The main studies that have investigated strategies to reduce the size of calcifications focus on the use of intravenous etidronate in the context of GACI and PXE [10, 11, 39], which has been shown to be effective in the treatment of GACI [7, 11, 26, 40, 41]. Currently, a trial on the efficacy and safety of using etidronate in CALJA is ongoing (NCT01585402; last update 04 October 2022).

Dietary calcium and magnesium supplementation have been proven to be poorly effective on ectopic mineralization in mouse models of PXE. [10, 42].

Methotrexate, which can increase the levels of extracellular adenosine [43], has not proven to be effective in the treatment of CALJA [2], including the present case.

Other therapies, e.g., sodium thiosulfate and 4-phenylbutyrate, have been proposed, but currently are being investigated only in the context of PXE, GACI, and IBGC [5, 7, 10, 11].
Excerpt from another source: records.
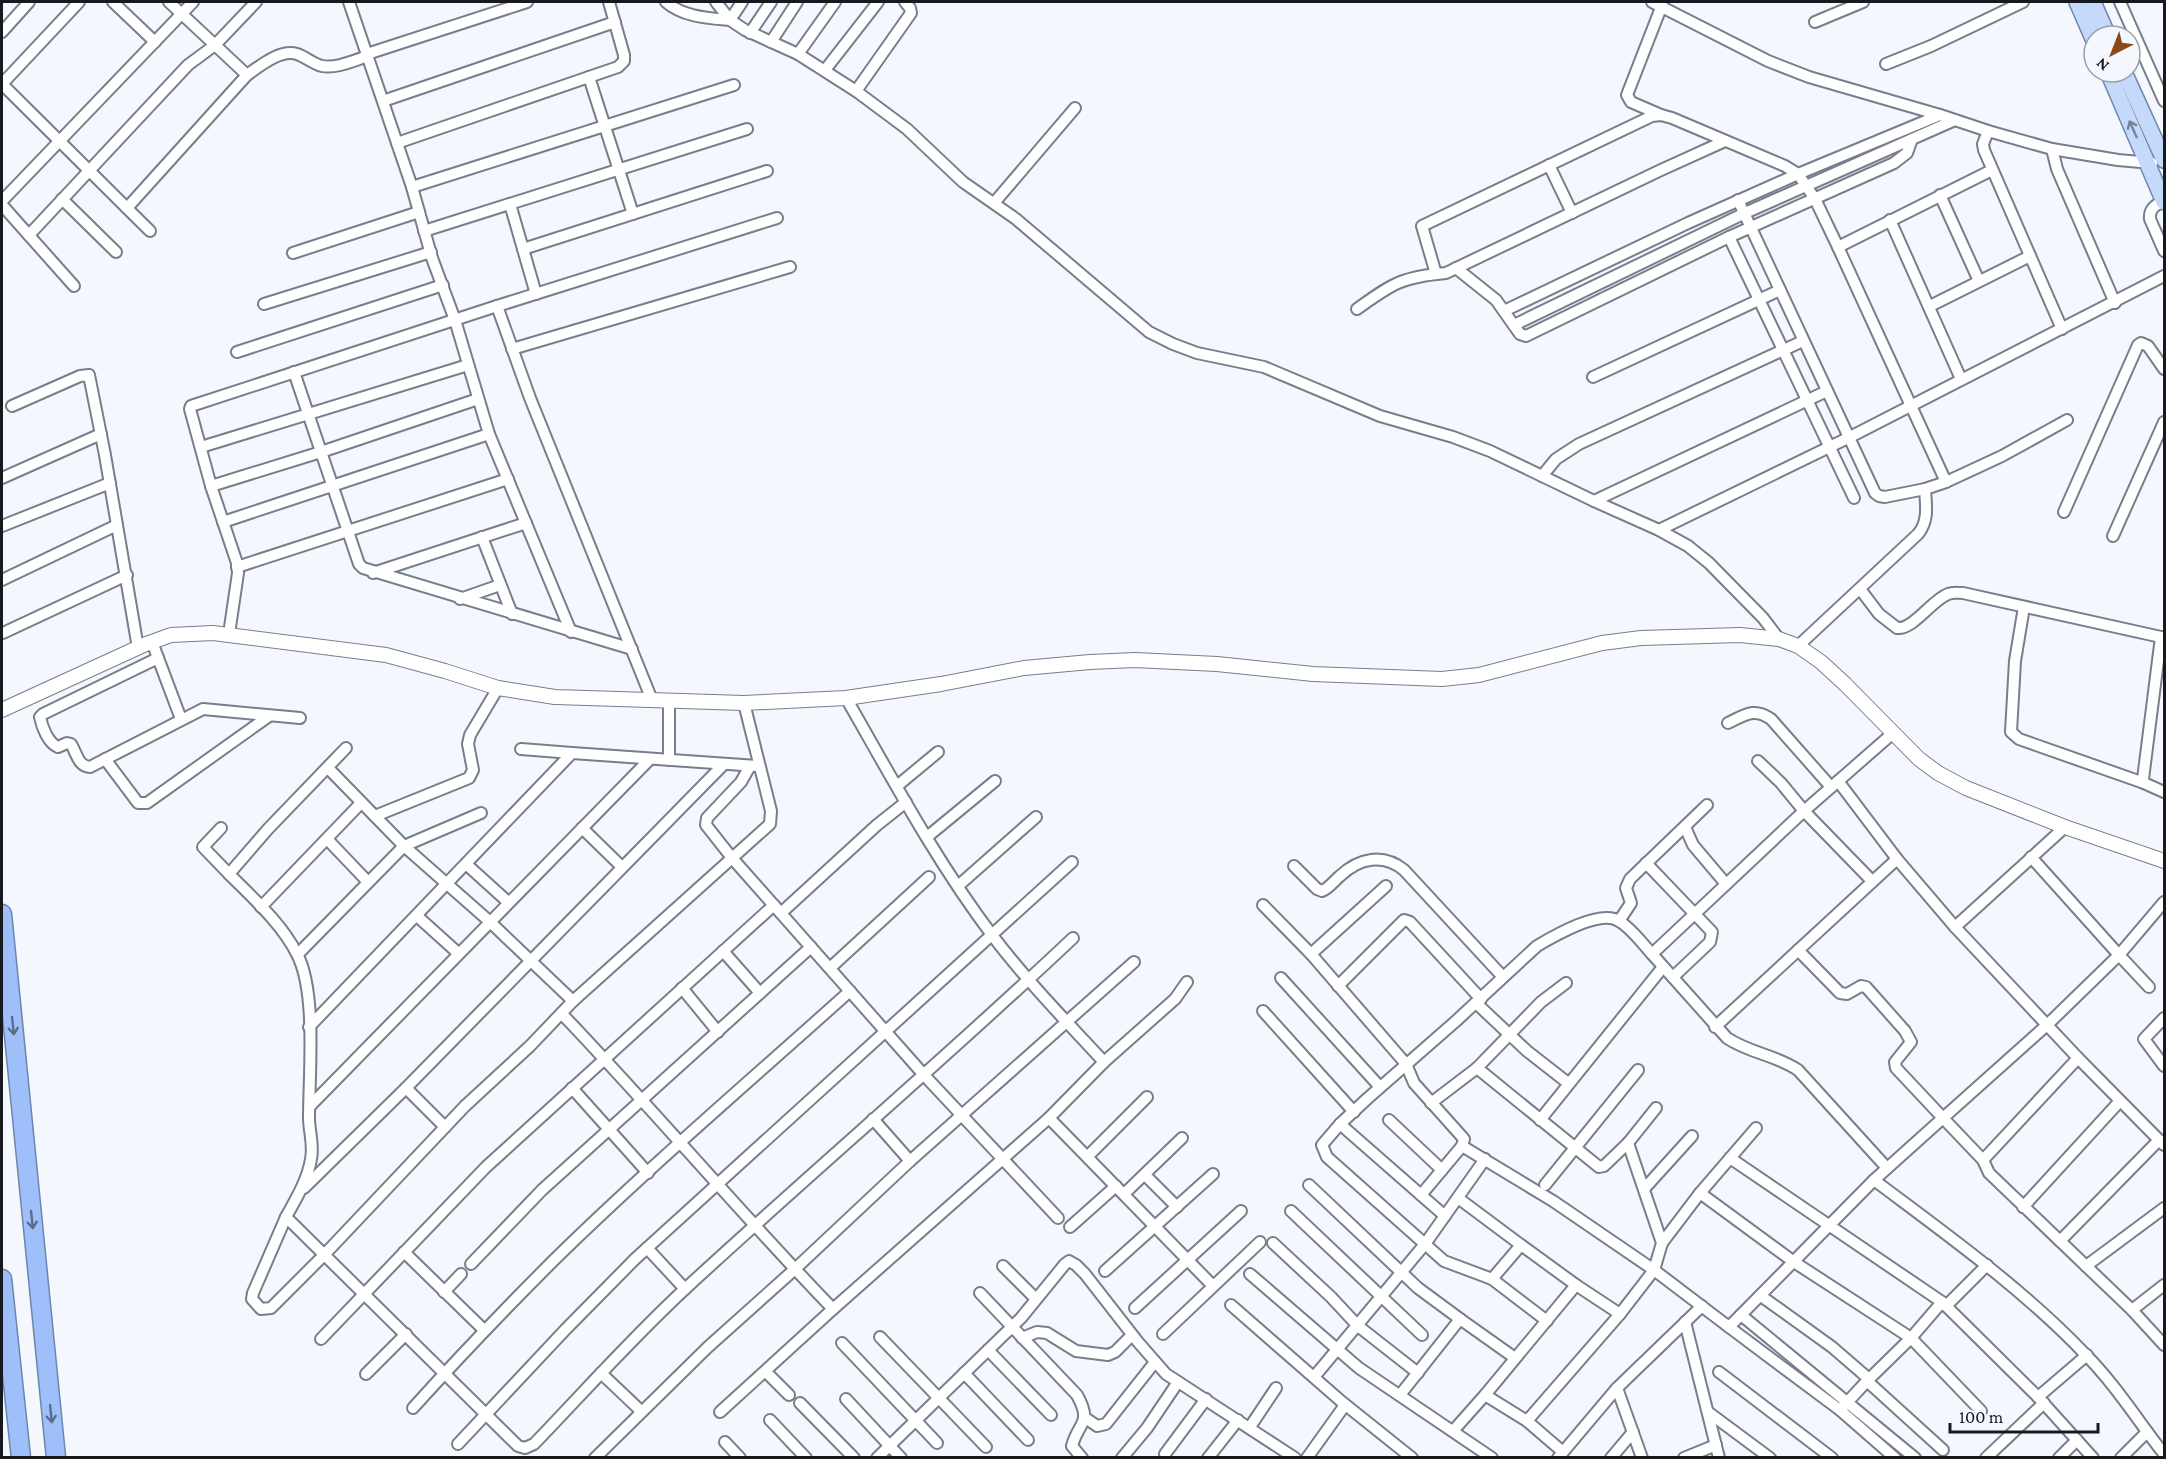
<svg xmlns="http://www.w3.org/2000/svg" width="2166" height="1459" viewBox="0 0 2166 1459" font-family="'Crimson Pro',serif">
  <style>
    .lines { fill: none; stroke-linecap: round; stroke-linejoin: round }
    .street-casing { stroke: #777e8c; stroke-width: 14 }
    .secondary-casing { stroke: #777e8c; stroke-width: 16 }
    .primary-casing { stroke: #6e85ac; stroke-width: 18 }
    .highway-casing { stroke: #6e85ac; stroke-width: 21 }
    .street { stroke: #fff; stroke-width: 10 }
    .secondary { stroke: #fff; stroke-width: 14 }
    .primary { stroke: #c5d9fb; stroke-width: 15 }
    .highway { stroke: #9ebff9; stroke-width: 18 }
    .oneway { stroke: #768398 }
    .oneway2 { stroke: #5a6c8c }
  </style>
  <rect width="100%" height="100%" fill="#f4f8fe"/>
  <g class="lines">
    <defs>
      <g id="street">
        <polyline points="113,2 155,42"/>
        <polyline points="169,2 215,45 256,2"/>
        <polyline points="349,2 412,187 432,258 455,320 489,434 571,632"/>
        <path d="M666,2C683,17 708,18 730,20L742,2"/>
        <polyline points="716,2 730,20 745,30 798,54 856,91 907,129 963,182 1016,219 1149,332 1173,344 1197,353 1264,367 1380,416 1453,437 1490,451 1594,501 1659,530 1688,546 1709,563 1763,618 1779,639"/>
        <polyline points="1652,2 1768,61 1809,77 1940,115 1988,131 2052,149 2118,160 2152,163"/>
        <polyline points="2120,2 2164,101"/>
        <polyline points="1815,22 1863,2"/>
        <polyline points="2,32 29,2"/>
        <polyline points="750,33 771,2"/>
        <polyline points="771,42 797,2"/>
        <polyline points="367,54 527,2"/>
        <polyline points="798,54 835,2"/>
        <polyline points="1886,64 1931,46 2023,2"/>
        <polyline points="825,70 878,2"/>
        <polyline points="589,77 633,214"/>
        <polyline points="2,84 150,231"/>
        <polyline points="2,84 79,2"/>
        <polyline points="856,91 911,13 910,8 905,2"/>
        <polyline points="383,101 615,22"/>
        <polyline points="1661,115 1631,102 1627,95 1662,5"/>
        <polyline points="1988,131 1983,144 1984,150 2062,329"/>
        <polyline points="397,143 618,67 624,61 624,55 609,2"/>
        <polyline points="2052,149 2057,169 2115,303"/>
        <polyline points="1549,165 1572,213"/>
        <polyline points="412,187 734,85"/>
        <polyline points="1940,195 1979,281"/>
        <polyline points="62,199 116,252"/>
        <polyline points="1738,200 1875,493 1879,496 1885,497 1925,489"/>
        <path d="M2164,200C2156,205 2149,208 2150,219L2164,251"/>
        <polyline points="2,201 193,2"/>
        <polyline points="994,203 1075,108"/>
        <polyline points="510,204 536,294"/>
        <polyline points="2,205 74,286"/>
        <polyline points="127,208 247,75"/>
        <polyline points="1890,220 1961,379"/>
        <polyline points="424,231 747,129"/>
        <path d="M29,235L188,65L215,45L247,75C260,66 280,49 297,54C306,57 313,64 322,66C336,69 355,60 368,56"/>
        <polyline points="1729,237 1854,498"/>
        <polyline points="1838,247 1992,170"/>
        <polyline points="523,249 767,171"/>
        <polyline points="293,253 419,212"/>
        <polyline points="1456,268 1496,300 1520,334 1526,336 1729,237 1894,163 1907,153 1912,139"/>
        <polyline points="1436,274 1422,226 1652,116 1661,115 1672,118 1785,166 1798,174"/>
        <polyline points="264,304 431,252"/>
        <polyline points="497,306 530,398 652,700"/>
        <polyline points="1930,306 2030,256"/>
        <path d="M1357,309C1393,283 1402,277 1446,273L1661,170L1725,141"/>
        <polyline points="1504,311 1688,223 1798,174"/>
        <polyline points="1514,325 1745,213 1955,120"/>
        <polyline points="512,349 790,267"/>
        <polyline points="237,352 443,285"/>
        <polyline points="294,372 359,564 363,568 632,649"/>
        <polyline points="1593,377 1780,290"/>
        <polyline points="12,406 80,376 89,375 105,455 138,648"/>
        <polyline points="201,447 468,365"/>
        <polyline points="1542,476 1556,459 1579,444 1803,341"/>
        <polyline points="2,478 101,434"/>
        <polyline points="1946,482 2002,456 2067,420"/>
        <polyline points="211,486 321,452 478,399"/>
        <polyline points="1594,501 1827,391"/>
        <polyline points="2064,512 2138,345 2141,343 2148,346 2164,369"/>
        <polyline points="223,522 489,434"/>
        <polyline points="2,526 110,483"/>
        <polyline points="1659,530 1850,437 2164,276"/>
        <polyline points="2113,536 2164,422"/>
        <polyline points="482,537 512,614"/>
        <polyline points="237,567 508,479"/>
        <polyline points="373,573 526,523"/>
        <polyline points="2,580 117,525"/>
        <path d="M1860,589L1879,614L1897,628C1913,630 1932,600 1948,594C1953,592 1958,593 1963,593L2161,637"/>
        <polyline points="460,599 500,585"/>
        <polyline points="2024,607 2015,661 2011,732 2019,739 2144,783"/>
        <polyline points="3,633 127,575"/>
        <polyline points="229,634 238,573 237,563 211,486 190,409 191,406 497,306 777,218"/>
        <polyline points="2164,637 2161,637 2143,779 2144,783 2164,792"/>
        <polyline points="152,642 181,719"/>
        <path d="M1798,646L1918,534C1929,521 1926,505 1925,489L1946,482L1838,247L1815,199L1798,174L1940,115"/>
        <path d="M158,658L43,714L40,717C42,727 48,743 58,747L67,743L71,744C77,754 78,766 90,767L203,709L300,718"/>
        <path d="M846,698C892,778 936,861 992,935C1026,980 1066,1021 1104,1062"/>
        <path d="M1728,723C1745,715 1754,707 1771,719L1831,787"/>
        <path d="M346,748L268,829L229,874C253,898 282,924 297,954C317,992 309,1074 309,1118C309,1132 314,1144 311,1159C308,1179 296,1199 286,1217L518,1446L525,1448L534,1444C584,1392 633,1337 686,1288C814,1170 947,1057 1073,938"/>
        <polyline points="521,749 572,753"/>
        <polyline points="105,759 138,803 147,803 269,716"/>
        <polyline points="669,760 669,700"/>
        <polyline points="1758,761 1781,783 1804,811 1872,881"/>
        <polyline points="750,766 741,782 707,818 706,825 732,858 924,1075 1058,1218"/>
        <polyline points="328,768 404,846 489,921 573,1001"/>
        <polyline points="1838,781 1897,859 1955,927"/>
        <polyline points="897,786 938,752"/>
        <polyline points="375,816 469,778 473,770 468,744 470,735 498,688"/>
        <polyline points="1685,827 1693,845 1726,884"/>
        <polyline points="221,828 203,847 229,874"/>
        <polyline points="582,828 622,867"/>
        <polyline points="927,837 995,781"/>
        <polyline points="327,839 368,882"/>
        <polyline points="2031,857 2119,955 2164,902"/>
        <polyline points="1646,863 1712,932 1710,942 1673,977"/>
        <polyline points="466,864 508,902"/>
        <path d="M1294,866L1317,889L1322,891C1329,888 1334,881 1340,876C1359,858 1383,853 1404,870L1503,977"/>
        <polyline points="958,886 1036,817"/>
        <polyline points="1263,905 1311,954 1406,1064 1414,1083 1464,1139 1462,1146 1421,1195"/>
        <polyline points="261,907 361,803"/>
        <polyline points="781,913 877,825 906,802"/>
        <polyline points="417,916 458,953"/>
        <polyline points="1619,921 1631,903 1626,888 1630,879 1707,805"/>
        <polyline points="1798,950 1840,993 1847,994 1861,986 1866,987 1905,1031 1911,1042 1895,1062 1896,1068 1943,1118 2047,1025 2119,955 2149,987"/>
        <polyline points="723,951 760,993"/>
        <polyline points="298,954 404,846 481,813"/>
        <polyline points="1311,954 1386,886"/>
        <polyline points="830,968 929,877"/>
        <polyline points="1281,978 1380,1087"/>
        <polyline points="1338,986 1404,920 1410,922 1481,999"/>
        <polyline points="682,988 718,1032"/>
        <polyline points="1476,1003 1527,1051 1568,1083"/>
        <polyline points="1263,1011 1354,1112"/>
        <path d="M562,1014C654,1110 740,1213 833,1309"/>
        <polyline points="2164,1018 2144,1039 2164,1066"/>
        <polyline points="309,1027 572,753 757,766"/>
        <polyline points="1715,1027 1897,859"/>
        <polyline points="2078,1058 2164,1145"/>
        <polyline points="1477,1068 1599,1167 1604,1166 1628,1143 1656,1108"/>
        <polyline points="406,1088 445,1127"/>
        <polyline points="572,1088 648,1173"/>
        <polyline points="1431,1103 1477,1068 1541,1002 1566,983"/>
        <polyline points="310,1106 650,759"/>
        <polyline points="1049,1118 1213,1286"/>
        <polyline points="873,1119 910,1161"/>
        <polyline points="1389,1120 1442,1170"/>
        <polyline points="1540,1120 1663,967"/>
        <polyline points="1340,1124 1445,1216"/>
        <polyline points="1462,1146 1553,1201 1654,1270 1662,1243 1628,1143"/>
        <polyline points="1088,1156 1147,1097"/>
        <polyline points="1730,1158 1942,1302 2038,1397"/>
        <polyline points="1983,1160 2078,1058 1955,927 2065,827"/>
        <path d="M1887,1168L1798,1070C1776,1055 1749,1053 1727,1038L1652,954L1804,811L1893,733"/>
        <polyline points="1145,1175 1177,1207"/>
        <polyline points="1309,1185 1418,1288 1460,1319"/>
        <polyline points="1545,1185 1638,1070"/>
        <polyline points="304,1188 406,1088 724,764"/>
        <polyline points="1644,1189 1692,1136"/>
        <polyline points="1700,1193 1794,1262 1911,1338 1981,1411"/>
        <polyline points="1124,1194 1182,1138"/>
        <polyline points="1458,1198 1521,1245"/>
        <polyline points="2023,1207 2120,1101"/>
        <polyline points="1291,1211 1422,1335"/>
        <polyline points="286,1217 253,1293 252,1299 261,1309 271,1308 324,1255 465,1106 530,1046 573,1001 770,824 771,811 744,703"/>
        <polyline points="1070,1227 1116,1186"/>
        <polyline points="2060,1241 2159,1140"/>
        <polyline points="1273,1243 1331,1297 1358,1326 1418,1373"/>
        <polyline points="1662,1243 1700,1193 1756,1128"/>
        <polyline points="647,1248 685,1289"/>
        <polyline points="404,1252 484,1330"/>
        <polyline points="471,1264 542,1190 811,947"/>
        <polyline points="1003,1266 1036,1299"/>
        <polyline points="2086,1266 2164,1208"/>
        <polyline points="1105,1271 1213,1174"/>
        <polyline points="1250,1274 1359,1368 1492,1458"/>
        <path d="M1492,1279L1444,1261L1327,1157L1322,1145L1340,1124L1368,1098L1456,1021L1537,946C1554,936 1600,909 1619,921C1631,928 1642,943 1652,954"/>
        <polyline points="444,1292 461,1274"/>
        <path d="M980,1293L1077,1395C1093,1424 1078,1422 1072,1446L1082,1458"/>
        <polyline points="1761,1296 1832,1347 1869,1379"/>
        <polyline points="1231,1305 1342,1402 1412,1458"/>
        <polyline points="1946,1306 1987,1265"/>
        <polyline points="1135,1308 1241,1211"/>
        <polyline points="2132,1310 2164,1285"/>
        <polyline points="1741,1315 1915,1458"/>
        <polyline points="1547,1321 1492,1279 1521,1245 1576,1285"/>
        <polyline points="1685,1322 1719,1458"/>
        <polyline points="1163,1334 1260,1242"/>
        <polyline points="880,1337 986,1447"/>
        <polyline points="1022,1338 1037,1332 1047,1333 1076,1351 1108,1355 1115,1352 1132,1335"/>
        <polyline points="321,1339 486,1167 774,905"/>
        <polyline points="842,1343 937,1443"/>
        <path d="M2164,1345L2132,1310L1989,1173L1983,1160L1943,1118L1874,1180C1947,1235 2022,1288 2085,1354C2115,1384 2138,1421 2164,1454"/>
        <polyline points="988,1350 1051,1415"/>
        <polyline points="2087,1355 2038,1397 2093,1458"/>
        <polyline points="766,1372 789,1395"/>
        <polyline points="1719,1372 1832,1458"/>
        <polyline points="601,1373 641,1411"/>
        <polyline points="964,1373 1028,1440"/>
        <polyline points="366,1374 406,1334"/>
        <polyline points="1314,1377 1425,1244 1485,1159"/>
        <polyline points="1867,1381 1911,1338 1942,1302"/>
        <polyline points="1617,1388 1642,1458"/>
        <polyline points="1400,1395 1460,1319 1515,1358"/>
        <polyline points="1485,1395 1576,1285 1620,1314"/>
        <polyline points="846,1399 901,1458"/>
        <polyline points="800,1403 854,1458"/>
        <path d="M413,1408C459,1357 506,1308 554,1260C649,1167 751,1080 850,991"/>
        <polyline points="1840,1410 1729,1327 1874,1180"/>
        <polyline points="720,1412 833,1309 1049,1118 1104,1062 1175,999 1187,982"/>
        <polyline points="1708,1412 1770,1458"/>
        <polyline points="1084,1417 1097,1426 1106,1424 1155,1362"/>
        <polyline points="770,1420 806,1458"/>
        <polyline points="1250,1427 1276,1388"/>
        <polyline points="1453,1431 1485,1395 1527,1421"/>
        <polyline points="725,1442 740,1458"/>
        <polyline points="458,1444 565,1330 635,1259 1072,862"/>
        <polyline points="1563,1452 1527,1421 1620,1314 1654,1270 1729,1327"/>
        <polyline points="1165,1454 1206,1399"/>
        <polyline points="595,1458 708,1347 795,1269 910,1161 1134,962"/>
        <polyline points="877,1458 1021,1318 1065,1264 1069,1261 1076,1265 1085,1274 1138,1342 1166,1374 1295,1458"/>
        <polyline points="1122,1458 1147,1428 1178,1382"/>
        <polyline points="1208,1458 1238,1420"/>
        <polyline points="1307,1458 1345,1405"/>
        <polyline points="1558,1458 1617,1388 1702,1306"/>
        <polyline points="1611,1458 1633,1432"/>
        <polyline points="1684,1458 1716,1445"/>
        <polyline points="1895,1458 1840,1410 1867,1381 1943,1450"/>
        <polyline points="1986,1458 2044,1403"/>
        <polyline points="2059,1458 2077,1440"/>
        <polyline points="2121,1458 2147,1432"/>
      </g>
      <polyline id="secondary" points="2,710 146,644 171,635 213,633 386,655 445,671 498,688 555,697 744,703 846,698 941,684 1024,668 1090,662 1135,660 1217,664 1313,674 1442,679 1479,675 1602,643 1641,638 1740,635 1779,639 1798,646 1821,662 1845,684 1919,759 1938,773 1966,788 2065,827 2164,861"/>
      <g id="primary">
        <polyline points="2077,2 2094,41"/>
        <polyline points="2093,2 2108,36"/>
        <polyline points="2108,72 2164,202"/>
        <polyline points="2124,72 2164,160"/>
      </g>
      <g id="highway">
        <polyline points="2,914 56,1458"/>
        <polyline points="2,1279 21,1458"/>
      </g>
    </defs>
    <use href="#street" class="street-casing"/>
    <use href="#secondary" class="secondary-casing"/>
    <use href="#primary" class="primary-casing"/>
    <use href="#highway" class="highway-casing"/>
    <use href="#street" class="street"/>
    <use href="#secondary" class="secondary"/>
    <use href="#primary" class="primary"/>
    <use href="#highway" class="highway"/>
  </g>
  <defs><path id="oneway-shaft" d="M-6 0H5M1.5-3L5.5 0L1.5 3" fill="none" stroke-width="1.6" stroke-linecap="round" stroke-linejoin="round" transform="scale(1.5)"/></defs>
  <use class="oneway" href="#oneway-shaft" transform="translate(2133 129) rotate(-114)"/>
  <g class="oneway2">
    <use href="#oneway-shaft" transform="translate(13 1026) rotate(84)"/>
    <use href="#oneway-shaft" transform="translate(32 1220) rotate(84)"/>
    <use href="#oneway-shaft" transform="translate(51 1414) rotate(84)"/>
  </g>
  <rect width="2166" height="1459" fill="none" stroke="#16191e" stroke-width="6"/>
  <g transform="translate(2112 54) rotate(222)"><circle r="28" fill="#f4f8fe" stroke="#9b9fa4" stroke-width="1.5"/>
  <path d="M0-4.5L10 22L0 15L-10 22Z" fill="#8b4819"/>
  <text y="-9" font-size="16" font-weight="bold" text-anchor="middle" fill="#16191e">N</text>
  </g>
  <path d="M1950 1423v9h148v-9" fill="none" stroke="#16191e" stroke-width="3"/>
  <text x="1959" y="1423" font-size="18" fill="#16191e" stroke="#f4f8fe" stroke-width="4.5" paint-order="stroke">100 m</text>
</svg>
We described the case of a 65-year-old female patient with CALJA who had been previously diagnosed with seronegative oligo-arthritis. CALJA is a rare autosomal recessive mineralization disorder characterized by the deposition of calcium phosphate crystals in periarticular sites and arterial walls of the lower limbs. In our patient, the administration of colchicine permitted a complete relief of articular symptoms and the normalization of inflammatory markers. Although it is extremely rare, knowledge of this disease helps rheumatologists in the differential diagnosis of arthritis and can contribute to a better understanding of the pathogenetic mechanisms underlying mineralization.